- [TASK OBJECTIVE]
Show all lines from the records below in which the string "SimpleCoupon" is present.

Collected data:
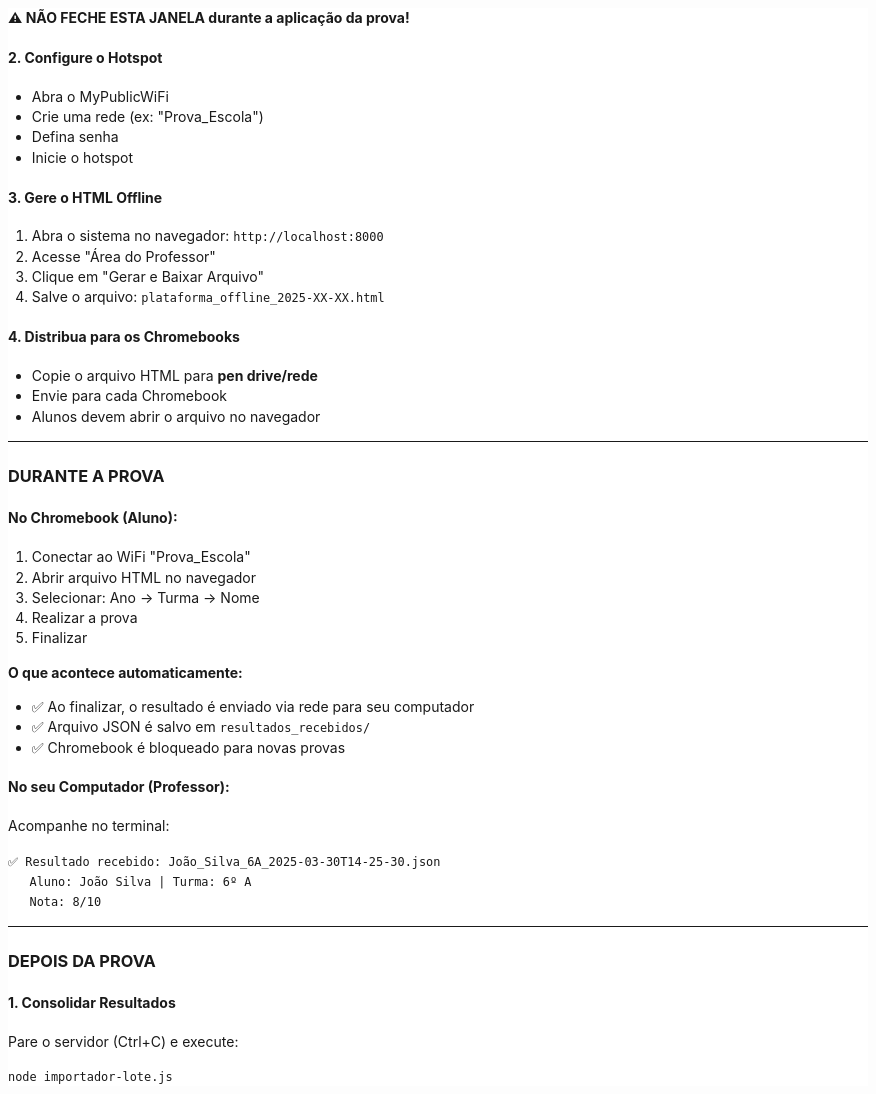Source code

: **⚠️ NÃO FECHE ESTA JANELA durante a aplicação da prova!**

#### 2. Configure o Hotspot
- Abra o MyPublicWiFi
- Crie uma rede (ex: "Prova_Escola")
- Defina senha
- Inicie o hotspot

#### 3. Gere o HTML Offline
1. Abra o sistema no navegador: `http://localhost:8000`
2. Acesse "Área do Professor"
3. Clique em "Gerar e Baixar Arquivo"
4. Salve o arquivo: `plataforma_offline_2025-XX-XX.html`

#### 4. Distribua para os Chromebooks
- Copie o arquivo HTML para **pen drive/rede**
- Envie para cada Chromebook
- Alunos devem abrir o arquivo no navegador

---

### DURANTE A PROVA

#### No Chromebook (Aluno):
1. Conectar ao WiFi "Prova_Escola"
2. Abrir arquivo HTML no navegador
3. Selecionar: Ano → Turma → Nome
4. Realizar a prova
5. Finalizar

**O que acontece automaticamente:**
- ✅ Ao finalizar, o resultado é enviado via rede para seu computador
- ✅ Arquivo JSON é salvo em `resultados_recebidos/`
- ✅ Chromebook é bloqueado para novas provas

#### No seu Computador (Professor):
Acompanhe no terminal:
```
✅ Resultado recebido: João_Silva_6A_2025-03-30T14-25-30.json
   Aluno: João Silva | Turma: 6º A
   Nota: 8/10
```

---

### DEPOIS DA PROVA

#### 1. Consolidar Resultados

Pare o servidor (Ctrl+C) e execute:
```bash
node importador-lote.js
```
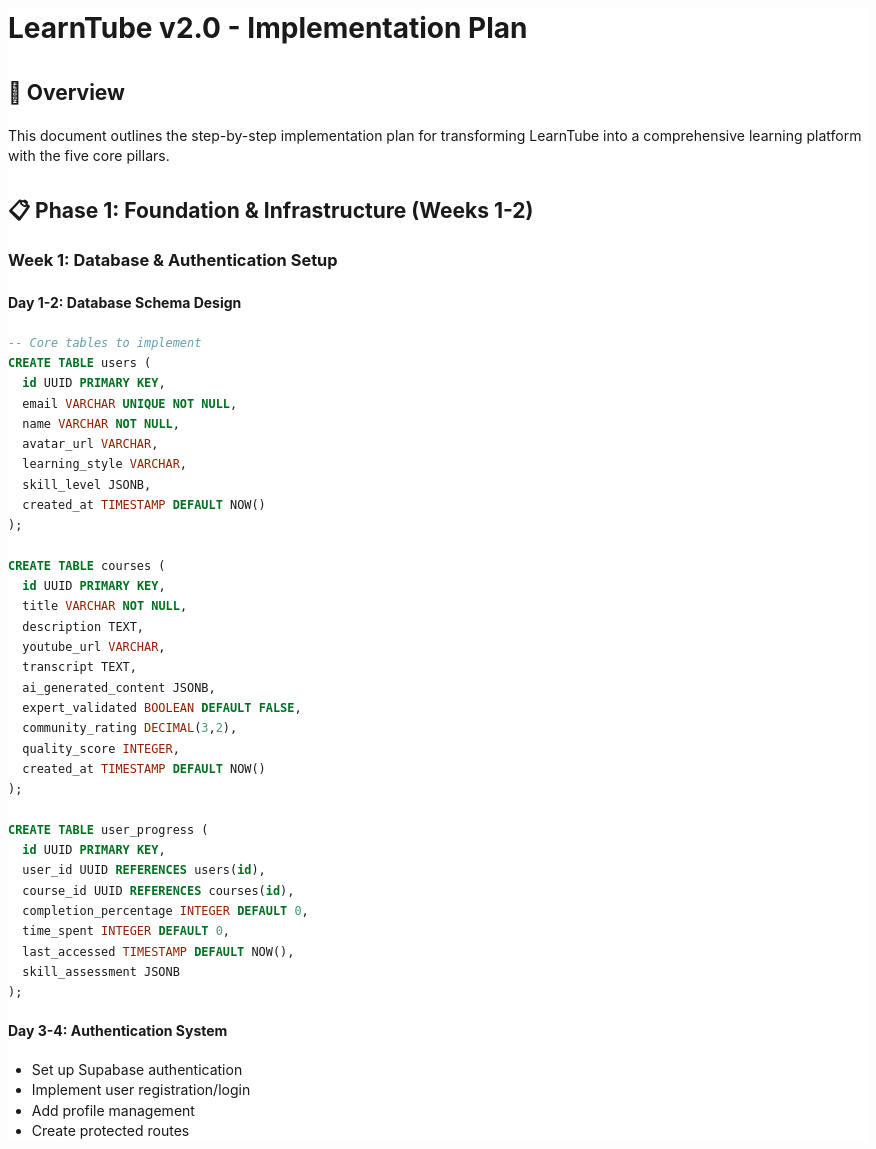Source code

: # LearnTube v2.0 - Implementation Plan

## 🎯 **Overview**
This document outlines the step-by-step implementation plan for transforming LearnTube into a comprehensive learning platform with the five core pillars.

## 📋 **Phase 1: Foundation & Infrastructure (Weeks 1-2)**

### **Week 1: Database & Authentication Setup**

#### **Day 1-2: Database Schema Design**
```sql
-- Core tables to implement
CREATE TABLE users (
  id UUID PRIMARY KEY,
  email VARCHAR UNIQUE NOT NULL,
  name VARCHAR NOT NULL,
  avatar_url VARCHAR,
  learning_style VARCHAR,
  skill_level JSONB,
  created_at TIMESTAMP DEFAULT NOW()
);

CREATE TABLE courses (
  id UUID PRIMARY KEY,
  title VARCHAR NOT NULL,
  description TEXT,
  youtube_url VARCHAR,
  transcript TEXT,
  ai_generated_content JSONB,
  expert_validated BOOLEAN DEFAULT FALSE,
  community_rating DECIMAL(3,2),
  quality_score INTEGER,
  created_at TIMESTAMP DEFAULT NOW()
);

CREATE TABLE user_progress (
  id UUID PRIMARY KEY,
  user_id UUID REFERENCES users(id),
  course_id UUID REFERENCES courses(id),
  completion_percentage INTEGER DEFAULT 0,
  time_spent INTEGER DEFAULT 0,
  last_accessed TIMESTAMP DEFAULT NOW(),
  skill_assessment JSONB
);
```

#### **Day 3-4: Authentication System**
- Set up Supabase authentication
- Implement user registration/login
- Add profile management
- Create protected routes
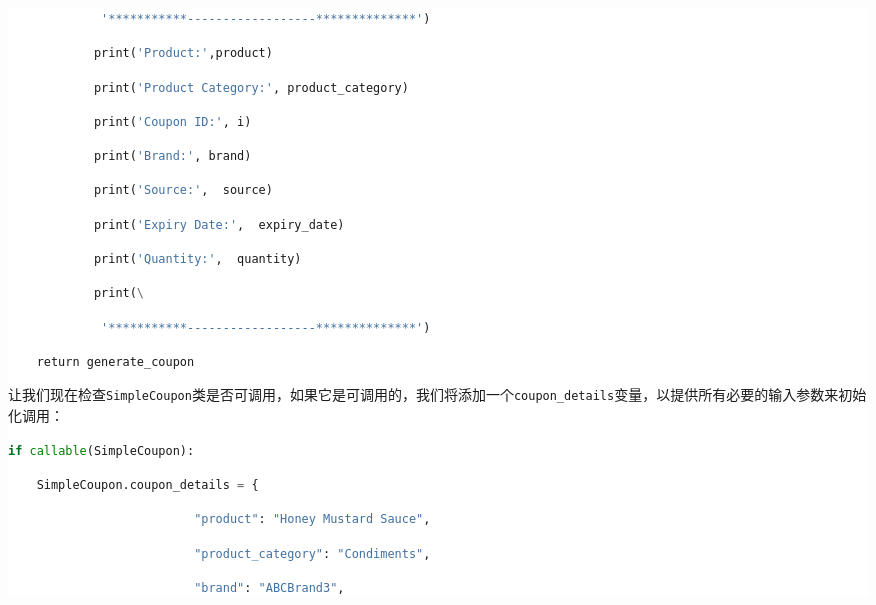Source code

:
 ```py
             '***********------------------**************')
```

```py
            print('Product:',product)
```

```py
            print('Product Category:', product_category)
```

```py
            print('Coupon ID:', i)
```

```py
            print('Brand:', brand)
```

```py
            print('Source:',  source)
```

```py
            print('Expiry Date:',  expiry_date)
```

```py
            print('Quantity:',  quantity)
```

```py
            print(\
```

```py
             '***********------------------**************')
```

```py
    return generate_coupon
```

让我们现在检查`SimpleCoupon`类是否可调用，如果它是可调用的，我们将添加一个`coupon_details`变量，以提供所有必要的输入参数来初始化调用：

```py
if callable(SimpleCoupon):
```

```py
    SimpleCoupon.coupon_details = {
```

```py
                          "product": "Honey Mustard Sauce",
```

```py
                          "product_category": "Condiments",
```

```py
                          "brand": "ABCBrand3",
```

==

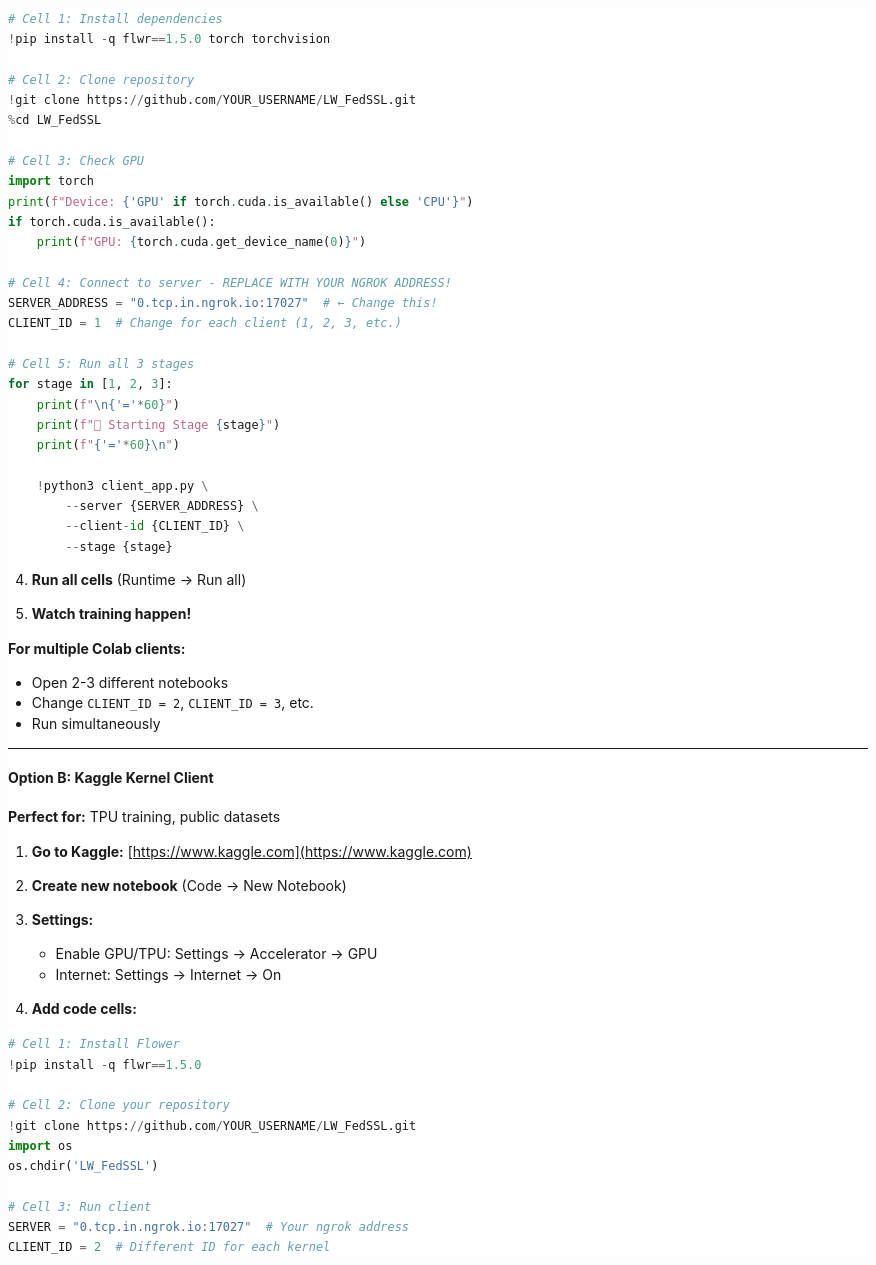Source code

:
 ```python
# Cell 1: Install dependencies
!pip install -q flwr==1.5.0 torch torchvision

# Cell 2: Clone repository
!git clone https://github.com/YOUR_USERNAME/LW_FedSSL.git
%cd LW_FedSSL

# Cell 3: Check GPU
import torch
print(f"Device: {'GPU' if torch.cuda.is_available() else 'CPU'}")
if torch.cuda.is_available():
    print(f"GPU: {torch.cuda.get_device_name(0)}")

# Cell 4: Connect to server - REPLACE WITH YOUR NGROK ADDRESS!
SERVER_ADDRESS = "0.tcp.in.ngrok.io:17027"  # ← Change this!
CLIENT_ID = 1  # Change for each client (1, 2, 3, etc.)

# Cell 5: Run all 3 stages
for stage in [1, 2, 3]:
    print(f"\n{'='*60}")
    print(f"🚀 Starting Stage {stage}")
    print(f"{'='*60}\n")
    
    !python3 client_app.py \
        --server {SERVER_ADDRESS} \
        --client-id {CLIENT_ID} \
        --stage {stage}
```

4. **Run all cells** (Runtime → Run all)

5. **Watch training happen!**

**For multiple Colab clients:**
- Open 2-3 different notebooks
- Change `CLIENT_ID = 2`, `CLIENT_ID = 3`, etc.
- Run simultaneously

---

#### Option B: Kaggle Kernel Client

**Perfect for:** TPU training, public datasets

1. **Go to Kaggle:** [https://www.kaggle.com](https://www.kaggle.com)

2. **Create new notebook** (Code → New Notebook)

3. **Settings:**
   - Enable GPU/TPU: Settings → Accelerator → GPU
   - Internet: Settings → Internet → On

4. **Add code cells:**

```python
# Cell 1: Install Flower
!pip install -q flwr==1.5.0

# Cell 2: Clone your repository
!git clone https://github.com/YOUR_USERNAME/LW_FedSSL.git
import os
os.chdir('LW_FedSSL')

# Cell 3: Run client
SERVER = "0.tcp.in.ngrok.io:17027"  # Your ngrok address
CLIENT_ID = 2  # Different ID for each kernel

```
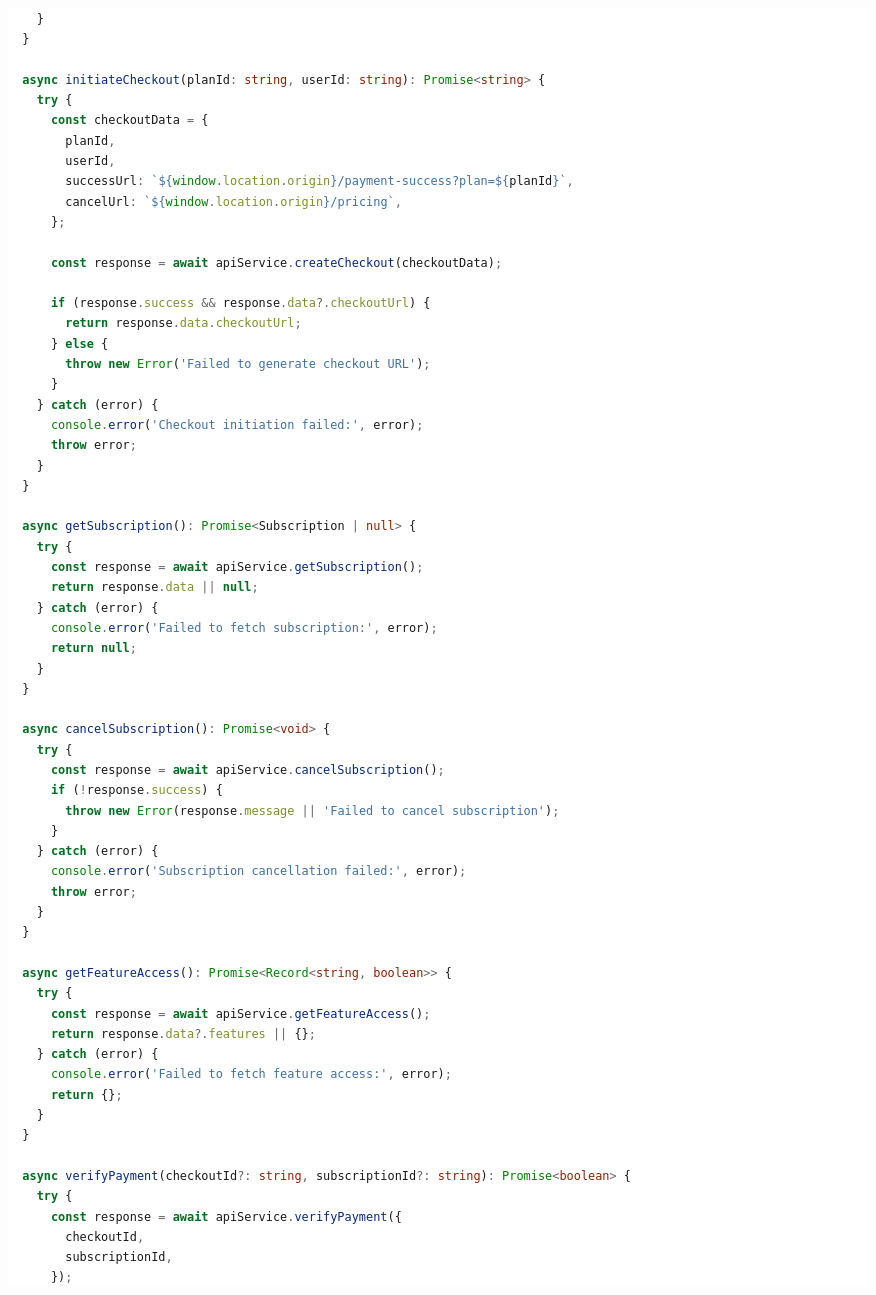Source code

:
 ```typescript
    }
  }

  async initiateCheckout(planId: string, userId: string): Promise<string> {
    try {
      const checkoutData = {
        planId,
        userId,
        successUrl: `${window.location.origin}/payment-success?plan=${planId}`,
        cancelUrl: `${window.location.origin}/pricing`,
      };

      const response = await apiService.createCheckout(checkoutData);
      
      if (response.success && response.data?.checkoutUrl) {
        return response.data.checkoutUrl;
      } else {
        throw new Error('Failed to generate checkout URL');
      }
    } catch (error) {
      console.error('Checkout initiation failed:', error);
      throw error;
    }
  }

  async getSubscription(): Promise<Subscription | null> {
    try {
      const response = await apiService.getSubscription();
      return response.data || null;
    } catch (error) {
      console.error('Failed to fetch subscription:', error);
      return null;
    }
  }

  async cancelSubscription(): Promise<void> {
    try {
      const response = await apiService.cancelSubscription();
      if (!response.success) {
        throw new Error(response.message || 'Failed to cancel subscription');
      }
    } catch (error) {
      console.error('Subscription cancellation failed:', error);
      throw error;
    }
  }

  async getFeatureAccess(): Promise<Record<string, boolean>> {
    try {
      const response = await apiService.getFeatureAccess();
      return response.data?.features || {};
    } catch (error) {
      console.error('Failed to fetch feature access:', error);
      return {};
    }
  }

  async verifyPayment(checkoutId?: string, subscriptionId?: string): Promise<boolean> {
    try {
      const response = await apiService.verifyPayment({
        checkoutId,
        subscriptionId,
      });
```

- [RESPONSE]
让我们现在检查`SimpleCoupon`类是否可调用，如果它是可调用的，我们将添加一个`coupon_details`变量，以提供所有必要的输入参数来初始化调用：
if callable(SimpleCoupon):
    SimpleCoupon.coupon_details = {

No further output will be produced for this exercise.